(Task requirements):
Please reproduce the line containing "right elbow: (489, 342)" and every line after it in the records below, exactly and with nothing else.

* * * * * * *

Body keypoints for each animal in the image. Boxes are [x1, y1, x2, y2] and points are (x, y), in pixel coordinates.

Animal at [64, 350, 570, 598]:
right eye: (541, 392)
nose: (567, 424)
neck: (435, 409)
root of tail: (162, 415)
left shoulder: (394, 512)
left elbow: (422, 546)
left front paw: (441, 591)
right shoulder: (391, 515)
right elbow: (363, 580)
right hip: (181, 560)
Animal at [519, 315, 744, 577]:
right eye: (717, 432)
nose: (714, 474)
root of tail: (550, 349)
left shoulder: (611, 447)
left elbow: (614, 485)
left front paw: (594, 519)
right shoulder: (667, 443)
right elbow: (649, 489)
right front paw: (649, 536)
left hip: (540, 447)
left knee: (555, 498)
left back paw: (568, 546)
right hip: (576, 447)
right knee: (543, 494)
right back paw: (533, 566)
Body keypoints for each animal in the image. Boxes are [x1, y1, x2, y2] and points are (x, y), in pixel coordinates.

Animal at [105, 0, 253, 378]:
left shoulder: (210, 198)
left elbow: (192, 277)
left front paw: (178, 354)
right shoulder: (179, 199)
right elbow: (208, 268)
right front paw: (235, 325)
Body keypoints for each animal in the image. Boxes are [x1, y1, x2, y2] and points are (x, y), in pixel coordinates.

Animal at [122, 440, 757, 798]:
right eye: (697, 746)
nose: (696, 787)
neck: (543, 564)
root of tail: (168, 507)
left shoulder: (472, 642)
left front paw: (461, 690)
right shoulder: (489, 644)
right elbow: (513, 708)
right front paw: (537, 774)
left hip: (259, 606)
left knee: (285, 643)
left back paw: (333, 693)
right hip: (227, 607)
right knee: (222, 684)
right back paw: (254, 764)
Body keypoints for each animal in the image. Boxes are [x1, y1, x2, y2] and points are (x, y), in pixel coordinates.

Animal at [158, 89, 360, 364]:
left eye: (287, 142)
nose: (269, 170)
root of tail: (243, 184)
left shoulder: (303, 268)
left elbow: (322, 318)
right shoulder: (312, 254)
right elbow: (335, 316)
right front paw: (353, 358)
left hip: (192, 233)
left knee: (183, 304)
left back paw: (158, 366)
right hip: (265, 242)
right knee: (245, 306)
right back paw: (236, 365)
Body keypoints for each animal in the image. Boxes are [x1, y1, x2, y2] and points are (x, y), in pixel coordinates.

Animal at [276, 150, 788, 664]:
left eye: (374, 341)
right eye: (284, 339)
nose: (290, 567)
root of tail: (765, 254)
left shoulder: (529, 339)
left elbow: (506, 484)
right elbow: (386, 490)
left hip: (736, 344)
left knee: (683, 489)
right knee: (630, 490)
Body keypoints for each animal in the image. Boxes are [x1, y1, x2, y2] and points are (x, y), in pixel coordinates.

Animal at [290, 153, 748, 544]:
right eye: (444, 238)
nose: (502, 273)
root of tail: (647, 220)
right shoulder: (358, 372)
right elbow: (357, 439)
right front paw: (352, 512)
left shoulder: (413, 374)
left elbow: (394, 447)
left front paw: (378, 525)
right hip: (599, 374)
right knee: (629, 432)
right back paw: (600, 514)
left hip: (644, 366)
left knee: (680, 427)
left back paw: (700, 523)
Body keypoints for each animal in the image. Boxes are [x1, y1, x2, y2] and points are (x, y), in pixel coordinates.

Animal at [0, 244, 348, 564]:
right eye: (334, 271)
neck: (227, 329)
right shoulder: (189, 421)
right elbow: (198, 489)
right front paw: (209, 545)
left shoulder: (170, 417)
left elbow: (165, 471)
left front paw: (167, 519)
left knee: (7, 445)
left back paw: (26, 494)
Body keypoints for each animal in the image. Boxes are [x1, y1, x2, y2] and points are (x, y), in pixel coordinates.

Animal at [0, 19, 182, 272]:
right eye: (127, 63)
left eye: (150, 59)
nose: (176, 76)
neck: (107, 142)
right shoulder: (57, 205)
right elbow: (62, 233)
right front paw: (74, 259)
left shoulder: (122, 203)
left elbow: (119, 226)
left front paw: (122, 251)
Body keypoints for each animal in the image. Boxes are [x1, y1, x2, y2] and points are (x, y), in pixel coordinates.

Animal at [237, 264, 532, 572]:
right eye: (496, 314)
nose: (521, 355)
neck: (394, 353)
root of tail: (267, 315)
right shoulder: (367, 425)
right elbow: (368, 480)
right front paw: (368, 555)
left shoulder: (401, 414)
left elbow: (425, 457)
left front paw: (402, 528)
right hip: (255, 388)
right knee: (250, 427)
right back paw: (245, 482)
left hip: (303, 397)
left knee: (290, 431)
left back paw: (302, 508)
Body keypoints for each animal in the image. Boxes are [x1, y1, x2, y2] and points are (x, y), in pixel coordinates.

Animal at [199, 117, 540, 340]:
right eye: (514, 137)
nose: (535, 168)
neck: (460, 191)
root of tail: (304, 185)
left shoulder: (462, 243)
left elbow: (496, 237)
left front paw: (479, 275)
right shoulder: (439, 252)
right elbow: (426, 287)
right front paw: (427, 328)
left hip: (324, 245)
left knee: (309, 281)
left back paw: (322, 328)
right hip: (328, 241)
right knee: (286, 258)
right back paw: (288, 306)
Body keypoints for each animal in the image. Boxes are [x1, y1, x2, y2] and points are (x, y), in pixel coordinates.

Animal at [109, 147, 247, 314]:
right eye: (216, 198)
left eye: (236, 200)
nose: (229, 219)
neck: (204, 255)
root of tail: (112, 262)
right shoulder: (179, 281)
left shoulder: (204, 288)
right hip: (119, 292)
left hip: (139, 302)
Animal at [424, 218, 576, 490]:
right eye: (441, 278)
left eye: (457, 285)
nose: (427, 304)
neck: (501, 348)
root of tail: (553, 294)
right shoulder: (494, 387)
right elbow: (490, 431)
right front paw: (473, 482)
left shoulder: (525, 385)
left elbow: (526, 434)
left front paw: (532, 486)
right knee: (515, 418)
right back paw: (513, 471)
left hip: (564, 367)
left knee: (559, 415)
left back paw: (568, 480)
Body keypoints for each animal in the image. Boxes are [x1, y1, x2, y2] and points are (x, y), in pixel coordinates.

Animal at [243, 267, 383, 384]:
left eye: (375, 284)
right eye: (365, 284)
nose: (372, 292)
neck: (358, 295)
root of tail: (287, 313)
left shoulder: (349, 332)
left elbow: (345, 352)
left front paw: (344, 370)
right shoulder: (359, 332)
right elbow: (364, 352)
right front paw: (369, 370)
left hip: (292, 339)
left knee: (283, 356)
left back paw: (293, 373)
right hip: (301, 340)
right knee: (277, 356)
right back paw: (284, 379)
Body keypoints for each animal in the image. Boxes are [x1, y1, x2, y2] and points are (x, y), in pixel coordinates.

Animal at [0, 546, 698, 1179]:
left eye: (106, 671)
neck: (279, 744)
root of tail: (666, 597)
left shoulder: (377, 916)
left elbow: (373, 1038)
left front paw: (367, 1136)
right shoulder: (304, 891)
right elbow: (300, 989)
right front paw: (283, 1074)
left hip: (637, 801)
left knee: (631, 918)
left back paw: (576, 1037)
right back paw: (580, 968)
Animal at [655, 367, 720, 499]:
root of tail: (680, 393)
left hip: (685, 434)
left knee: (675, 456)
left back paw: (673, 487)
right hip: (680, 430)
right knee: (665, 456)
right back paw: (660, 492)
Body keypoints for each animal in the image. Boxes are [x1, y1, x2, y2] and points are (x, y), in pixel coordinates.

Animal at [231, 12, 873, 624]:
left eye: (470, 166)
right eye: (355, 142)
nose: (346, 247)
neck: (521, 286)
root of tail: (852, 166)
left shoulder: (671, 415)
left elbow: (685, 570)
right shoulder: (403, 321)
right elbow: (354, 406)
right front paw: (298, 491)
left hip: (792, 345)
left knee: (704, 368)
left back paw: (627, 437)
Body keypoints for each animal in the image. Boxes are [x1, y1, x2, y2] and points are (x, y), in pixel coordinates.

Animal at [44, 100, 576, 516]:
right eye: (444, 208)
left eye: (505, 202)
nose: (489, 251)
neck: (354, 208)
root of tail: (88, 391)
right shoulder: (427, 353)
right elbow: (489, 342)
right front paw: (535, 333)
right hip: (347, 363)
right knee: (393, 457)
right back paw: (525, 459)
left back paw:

* * * * * * *

(Expected answer):
right elbow: (489, 342)
right front paw: (535, 333)
right hip: (347, 363)
right knee: (393, 457)
right back paw: (525, 459)
left back paw:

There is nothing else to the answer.